[Plain-text document sources]
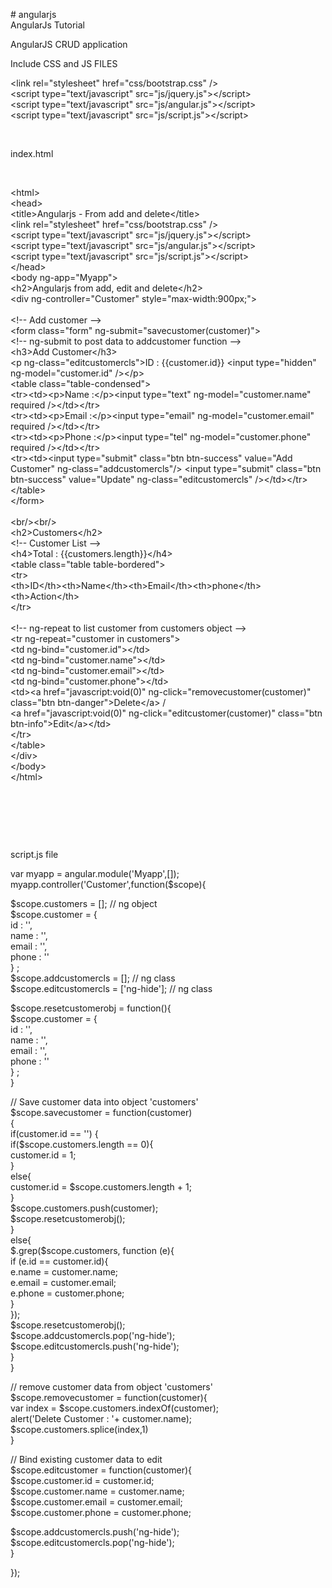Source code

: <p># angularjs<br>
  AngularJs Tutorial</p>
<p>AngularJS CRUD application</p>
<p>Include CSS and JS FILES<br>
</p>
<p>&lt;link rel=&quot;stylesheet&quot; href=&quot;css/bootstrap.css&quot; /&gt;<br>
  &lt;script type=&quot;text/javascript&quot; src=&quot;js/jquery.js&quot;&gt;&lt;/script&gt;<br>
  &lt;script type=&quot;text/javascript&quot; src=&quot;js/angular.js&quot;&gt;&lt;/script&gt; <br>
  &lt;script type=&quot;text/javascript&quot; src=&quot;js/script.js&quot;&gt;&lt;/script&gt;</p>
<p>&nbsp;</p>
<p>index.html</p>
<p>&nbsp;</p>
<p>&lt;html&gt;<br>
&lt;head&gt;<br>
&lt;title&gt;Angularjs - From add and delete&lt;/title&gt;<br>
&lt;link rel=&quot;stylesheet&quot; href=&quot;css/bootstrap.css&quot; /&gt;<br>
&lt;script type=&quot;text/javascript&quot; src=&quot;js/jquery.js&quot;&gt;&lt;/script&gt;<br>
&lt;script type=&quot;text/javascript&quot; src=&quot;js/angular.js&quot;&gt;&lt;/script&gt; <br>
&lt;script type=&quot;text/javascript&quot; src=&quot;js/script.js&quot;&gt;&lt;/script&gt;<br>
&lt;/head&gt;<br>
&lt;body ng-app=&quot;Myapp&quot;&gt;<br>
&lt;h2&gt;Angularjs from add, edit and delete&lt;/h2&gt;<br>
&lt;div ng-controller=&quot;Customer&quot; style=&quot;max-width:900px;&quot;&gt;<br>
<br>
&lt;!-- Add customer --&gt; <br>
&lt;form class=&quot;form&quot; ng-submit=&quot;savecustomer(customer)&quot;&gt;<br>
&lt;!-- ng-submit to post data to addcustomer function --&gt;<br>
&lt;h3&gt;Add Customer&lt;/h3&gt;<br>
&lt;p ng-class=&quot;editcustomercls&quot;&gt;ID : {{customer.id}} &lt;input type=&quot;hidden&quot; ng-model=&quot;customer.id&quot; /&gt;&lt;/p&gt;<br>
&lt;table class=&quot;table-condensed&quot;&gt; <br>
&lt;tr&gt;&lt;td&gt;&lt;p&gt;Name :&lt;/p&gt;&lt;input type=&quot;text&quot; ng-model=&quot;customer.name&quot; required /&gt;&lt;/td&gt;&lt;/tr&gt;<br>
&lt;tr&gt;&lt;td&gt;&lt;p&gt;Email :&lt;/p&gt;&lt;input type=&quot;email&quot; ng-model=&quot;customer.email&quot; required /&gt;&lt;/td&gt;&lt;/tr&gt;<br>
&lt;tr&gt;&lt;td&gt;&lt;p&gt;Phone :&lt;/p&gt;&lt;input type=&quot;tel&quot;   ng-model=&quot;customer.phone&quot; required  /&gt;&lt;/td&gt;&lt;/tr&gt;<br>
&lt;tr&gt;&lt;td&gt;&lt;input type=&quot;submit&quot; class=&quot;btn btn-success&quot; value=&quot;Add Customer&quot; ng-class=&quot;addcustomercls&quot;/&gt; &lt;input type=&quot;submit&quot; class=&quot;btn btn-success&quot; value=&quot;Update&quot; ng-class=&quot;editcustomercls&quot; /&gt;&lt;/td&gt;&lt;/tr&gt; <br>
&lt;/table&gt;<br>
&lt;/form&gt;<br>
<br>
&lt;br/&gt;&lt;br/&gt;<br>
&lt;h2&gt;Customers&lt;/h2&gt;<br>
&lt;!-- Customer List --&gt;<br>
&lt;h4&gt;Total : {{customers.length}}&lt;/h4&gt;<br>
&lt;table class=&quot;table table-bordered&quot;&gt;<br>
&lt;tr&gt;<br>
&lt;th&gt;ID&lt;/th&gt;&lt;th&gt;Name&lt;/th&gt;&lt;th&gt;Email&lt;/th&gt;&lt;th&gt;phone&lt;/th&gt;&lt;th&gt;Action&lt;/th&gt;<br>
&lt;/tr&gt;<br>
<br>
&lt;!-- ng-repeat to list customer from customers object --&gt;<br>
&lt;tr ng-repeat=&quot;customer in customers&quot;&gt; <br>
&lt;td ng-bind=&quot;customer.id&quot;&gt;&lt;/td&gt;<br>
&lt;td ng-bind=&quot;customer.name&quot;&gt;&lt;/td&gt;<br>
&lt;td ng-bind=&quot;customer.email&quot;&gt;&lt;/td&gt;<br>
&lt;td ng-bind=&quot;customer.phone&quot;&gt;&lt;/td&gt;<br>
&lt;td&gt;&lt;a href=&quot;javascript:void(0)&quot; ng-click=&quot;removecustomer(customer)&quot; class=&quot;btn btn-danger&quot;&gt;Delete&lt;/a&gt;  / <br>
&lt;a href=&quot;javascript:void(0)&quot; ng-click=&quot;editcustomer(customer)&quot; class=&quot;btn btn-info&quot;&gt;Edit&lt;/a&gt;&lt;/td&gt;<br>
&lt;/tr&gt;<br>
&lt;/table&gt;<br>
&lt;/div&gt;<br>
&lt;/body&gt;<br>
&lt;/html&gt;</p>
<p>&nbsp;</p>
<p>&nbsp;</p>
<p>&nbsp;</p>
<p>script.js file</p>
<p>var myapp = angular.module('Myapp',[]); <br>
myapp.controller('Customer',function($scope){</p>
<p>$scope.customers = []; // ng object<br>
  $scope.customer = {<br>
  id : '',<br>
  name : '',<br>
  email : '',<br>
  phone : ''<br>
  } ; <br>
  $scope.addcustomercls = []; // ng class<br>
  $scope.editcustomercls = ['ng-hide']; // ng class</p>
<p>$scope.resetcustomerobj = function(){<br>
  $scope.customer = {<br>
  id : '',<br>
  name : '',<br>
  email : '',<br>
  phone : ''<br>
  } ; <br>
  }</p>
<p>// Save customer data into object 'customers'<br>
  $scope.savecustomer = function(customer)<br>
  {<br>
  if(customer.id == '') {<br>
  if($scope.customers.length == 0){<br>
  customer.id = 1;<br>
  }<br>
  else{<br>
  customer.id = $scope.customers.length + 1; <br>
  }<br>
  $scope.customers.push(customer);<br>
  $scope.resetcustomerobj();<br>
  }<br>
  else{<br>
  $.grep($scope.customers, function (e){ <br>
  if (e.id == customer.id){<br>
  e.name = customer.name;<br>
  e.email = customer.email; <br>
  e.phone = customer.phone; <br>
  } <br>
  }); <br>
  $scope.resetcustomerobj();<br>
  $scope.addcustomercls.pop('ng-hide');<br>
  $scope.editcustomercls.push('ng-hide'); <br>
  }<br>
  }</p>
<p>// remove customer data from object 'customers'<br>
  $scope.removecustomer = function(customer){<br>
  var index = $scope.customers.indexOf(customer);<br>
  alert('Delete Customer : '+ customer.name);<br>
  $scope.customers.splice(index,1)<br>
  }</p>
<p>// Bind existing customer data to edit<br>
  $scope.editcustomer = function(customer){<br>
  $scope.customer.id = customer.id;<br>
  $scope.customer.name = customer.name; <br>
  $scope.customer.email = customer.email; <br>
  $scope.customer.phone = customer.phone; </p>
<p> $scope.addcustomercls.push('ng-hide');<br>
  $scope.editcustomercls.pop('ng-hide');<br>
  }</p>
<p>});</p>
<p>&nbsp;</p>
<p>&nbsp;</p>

---

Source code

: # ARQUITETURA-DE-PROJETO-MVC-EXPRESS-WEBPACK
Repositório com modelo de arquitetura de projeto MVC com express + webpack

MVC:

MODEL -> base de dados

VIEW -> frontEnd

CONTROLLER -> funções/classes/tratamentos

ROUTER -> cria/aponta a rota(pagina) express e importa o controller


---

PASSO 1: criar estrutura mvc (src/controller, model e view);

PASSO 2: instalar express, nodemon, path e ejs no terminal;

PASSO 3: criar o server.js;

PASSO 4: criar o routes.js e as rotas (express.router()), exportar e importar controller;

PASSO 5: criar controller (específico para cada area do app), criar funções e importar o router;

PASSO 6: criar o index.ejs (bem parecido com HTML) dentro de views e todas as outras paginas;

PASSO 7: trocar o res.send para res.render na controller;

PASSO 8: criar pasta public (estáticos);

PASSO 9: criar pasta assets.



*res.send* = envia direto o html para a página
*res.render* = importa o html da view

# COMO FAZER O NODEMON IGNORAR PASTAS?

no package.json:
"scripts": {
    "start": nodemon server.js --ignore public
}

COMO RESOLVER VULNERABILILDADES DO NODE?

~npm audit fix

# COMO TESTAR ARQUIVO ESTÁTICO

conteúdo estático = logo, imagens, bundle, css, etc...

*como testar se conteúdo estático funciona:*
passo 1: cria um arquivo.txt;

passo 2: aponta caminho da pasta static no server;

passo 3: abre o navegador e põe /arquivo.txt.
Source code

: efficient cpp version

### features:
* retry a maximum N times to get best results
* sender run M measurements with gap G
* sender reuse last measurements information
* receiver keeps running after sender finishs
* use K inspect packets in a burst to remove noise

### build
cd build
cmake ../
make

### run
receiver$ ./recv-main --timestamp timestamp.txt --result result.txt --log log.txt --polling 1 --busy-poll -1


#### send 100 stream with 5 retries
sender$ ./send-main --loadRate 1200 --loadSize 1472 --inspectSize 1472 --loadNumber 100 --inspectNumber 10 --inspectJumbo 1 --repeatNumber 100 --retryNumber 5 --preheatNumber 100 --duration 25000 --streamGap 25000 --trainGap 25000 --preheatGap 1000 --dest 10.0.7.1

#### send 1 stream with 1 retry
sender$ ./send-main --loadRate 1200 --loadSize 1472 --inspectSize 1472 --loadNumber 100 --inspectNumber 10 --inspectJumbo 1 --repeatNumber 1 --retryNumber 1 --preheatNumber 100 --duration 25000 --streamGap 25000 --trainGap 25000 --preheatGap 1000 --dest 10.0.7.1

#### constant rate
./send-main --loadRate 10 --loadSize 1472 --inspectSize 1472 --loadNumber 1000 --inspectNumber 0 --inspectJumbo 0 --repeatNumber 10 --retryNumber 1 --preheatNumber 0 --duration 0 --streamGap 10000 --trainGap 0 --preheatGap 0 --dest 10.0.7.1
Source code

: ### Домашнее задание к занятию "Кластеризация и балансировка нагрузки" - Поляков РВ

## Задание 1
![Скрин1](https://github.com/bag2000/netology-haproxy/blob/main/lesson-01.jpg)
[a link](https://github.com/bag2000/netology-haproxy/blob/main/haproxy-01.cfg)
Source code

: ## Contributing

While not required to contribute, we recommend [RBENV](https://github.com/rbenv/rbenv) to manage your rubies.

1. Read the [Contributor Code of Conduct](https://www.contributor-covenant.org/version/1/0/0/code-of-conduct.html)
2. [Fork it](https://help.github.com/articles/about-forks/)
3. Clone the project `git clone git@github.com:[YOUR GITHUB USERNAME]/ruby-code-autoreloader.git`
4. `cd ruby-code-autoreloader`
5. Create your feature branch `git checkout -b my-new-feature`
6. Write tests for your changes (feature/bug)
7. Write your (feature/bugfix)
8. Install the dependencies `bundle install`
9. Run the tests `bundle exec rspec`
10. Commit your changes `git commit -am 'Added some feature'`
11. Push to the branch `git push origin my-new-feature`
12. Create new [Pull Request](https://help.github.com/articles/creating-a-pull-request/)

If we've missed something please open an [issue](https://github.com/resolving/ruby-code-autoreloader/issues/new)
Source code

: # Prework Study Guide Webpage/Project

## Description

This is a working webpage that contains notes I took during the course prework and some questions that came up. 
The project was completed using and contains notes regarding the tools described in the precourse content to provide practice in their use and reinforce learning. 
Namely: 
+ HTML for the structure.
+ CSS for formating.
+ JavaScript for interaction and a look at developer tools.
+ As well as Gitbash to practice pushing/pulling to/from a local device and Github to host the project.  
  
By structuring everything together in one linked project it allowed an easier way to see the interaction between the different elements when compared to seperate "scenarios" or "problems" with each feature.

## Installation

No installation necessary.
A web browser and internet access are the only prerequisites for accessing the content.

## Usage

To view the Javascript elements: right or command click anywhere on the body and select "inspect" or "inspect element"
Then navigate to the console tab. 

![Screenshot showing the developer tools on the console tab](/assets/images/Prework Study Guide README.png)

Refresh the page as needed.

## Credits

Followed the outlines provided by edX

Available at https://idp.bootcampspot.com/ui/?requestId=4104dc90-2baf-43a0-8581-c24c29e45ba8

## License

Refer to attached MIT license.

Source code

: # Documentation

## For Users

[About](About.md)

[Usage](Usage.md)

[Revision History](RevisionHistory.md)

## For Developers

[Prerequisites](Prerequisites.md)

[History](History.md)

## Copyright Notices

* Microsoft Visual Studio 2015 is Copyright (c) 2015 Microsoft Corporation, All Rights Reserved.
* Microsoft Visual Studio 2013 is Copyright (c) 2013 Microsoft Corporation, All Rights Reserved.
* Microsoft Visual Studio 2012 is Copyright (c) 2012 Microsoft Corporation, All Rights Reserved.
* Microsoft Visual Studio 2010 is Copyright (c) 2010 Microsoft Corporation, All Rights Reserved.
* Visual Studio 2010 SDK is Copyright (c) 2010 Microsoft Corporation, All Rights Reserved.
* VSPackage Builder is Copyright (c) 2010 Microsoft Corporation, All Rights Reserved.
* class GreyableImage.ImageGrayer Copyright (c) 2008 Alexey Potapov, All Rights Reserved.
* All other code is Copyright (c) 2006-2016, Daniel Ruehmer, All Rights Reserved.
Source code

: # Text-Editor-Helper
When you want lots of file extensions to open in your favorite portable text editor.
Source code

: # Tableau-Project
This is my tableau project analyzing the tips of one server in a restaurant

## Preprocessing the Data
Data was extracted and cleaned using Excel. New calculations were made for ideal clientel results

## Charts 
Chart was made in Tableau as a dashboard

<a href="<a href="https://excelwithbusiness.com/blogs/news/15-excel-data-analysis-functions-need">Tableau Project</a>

**What the exercise asks**. Please copy out, word for word, the lines from the one containing "This is a working" up to and including the one containing "at developer tools.".

**Exercise answer**.
This is a working webpage that contains notes I took during the course prework and some questions that came up. 
The project was completed using and contains notes regarding the tools described in the precourse content to provide practice in their use and reinforce learning. 
Namely: 
+ HTML for the structure.
+ CSS for formating.
+ JavaScript for interaction and a look at developer tools.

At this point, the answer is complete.